US charges two Sudanese brothers over record 35,000 DDoS attacks

Federal prosecutors in the US have charged two Sudanese brothers with running a distributed denial of service (DDoS) botnet that carried out a record 35,000 DDoS attacks in a single year, including those that occurred in June 2023 targeted Microsoft’s services.

The attacks, enabled by Anonymous Sudan’s “powerful DDoS tool,” targeted critical infrastructure, corporate networks and government agencies in the United States and around the world, according to the U.S. Department of Justice (DoJ).

Ahmed Salah Yousif Omer, 22, and Alaa Salah Yusuuf Omer, 27, were charged with one count of conspiracy to damage protected computers. Ahmed Salah was also charged with three counts of damaging protected computers.

If convicted on all counts, Ahmed Salah faces a statutory maximum sentence of life in federal prison, while Alaa Salah faces a maximum sentence of five years in federal prison. The DDoS tool was said to have been disabled in March 2024, the same month the couple from an unknown country were arrested.

“Anonymous Sudan sought to cause maximum devastation and destruction against governments and companies around the world through tens of thousands of cyberattacks,” said U.S. Attorney Martin Estrada.

“This group’s attacks were callous and brazen – the defendants even went so far as to attack hospitals that provide urgent and urgent care to patients.”

Anonymous Sudan, tracked by Microsoft under the name Storm-1359, emerged in early 2023 and organized a number of Swedish, Dutch, Australian and German organizations. Although it claimed it was a hacktivist group, the charges show it was simply a cover for what they really were: a digital mercenary force.

“After initially joining a brief pro-Russian hacktivist campaign, Anonymous Sudan carried out a series of DDoS attacks with apparent religious and Sudanese nationalist motives, including campaigns against Australian and northern European companies,” Crowdstrike said.

“The group was also a prominent participant in the annual hacktivist campaign #OpIsrael. During these campaigns, Anonymous Sudan also demonstrated a willingness to work with other hacktivist groups such as KillNet, SiegedSec and Türk Hack Team.”

Court documents allege that Anonymous Sudan actors and their customers used the group’s Distributed Cloud Attack Tool (DCAT) to launch and publicly claim thousands of destructive DDoS attacks, causing US victims alone $1,000 in damages added more than $10 million.

According to Amazon Web Services (AWS), DDoS services were offered to potential customers for $100 per day, $600 per week, and $1,700 per month.
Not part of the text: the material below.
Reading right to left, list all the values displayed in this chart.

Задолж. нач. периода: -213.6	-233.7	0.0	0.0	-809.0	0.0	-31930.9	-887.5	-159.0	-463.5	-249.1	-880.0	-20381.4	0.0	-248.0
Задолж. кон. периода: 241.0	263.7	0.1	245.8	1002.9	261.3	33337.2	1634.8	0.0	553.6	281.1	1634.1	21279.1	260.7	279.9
The service reportedly allowed up to 100 attacks per day.

The DCAT tool, marketed to the criminal underground as Godzilla, Skynet and InfraShutdown, was dismantled as part of a court-sanctioned seizure of its key components, including servers used to launch the DDoS attacks and which relayed attack commands to a broader network of attack computers and accounts containing the source code for the DDoS tools used by the group.
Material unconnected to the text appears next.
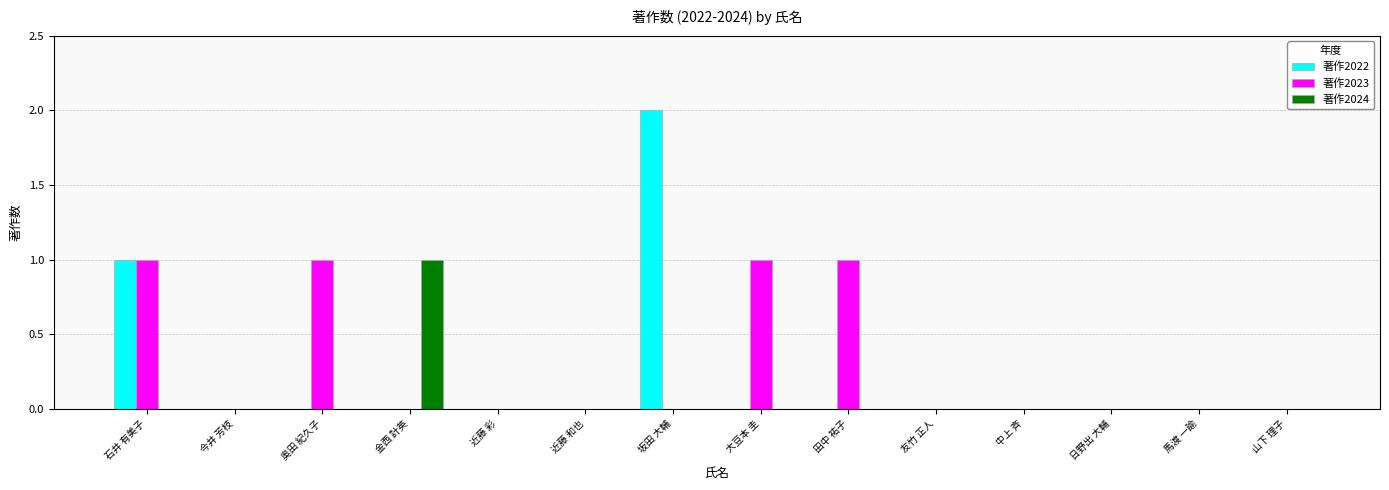

Is it true that 著作2024 equals 1 at 坂田 大輔?

False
“These law enforcement actions were taken as part of Operation PowerOFF, an ongoing, coordinated effort by international law enforcement agencies to dismantle the criminal DDoS-for-hire infrastructure worldwide and hold the administrators and users of these illegal services accountable,” it said Justice Department said.

The development came as the Finnish Customs Office (also known as Tulli) disrupted the darknet marketplace Sipulitie – a successor to Sipulimarket, which was shut down by law enforcement in 2020 – which specialized in selling drugs and had been active on the darknet since 2023 .
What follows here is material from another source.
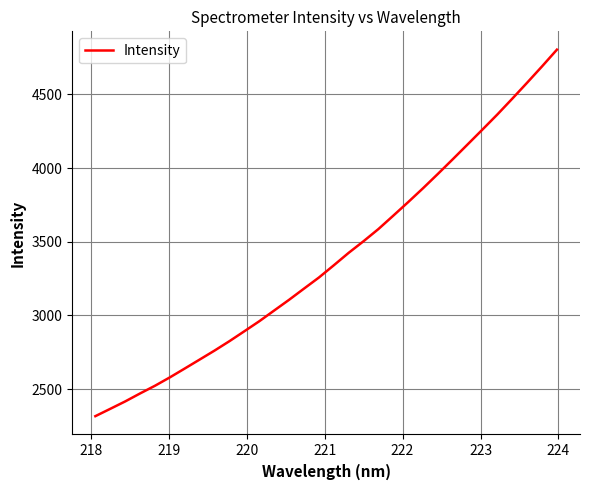

What is the greatest value displayed?

4803.7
“The website, in Finnish and English, was used for criminal purposes, such as selling drugs under the cover of anonymity,” Tulli said. “The website administrator has said in public forums that Sipulitie’s turnover was 1.3 million euros.”

Elsewhere, Brazil’s Department of Federal Police (DPF) said it had arrested a hacker in connection with a series of cyberattacks that breached its systems and the systems of other international institutions.

The operation, codenamed Operation Data Breach, involved the execution of a search and seizure warrant and a preventive arrest warrant against the defendant in the city of Belo Horizonte on charges of disclosing sensitive data relating to 80,000 members of InfraGard, a joint US effort -Government and critical infrastructure sectors.

The unnamed individual, who went by the names USDoD and EquationCorp, was also accused of selling federal law enforcement data twice, on May 22, 2020 and February 22, 2022, as well as leaking data from Airbus and the U.S. Environmental Protection Agency ( EPA).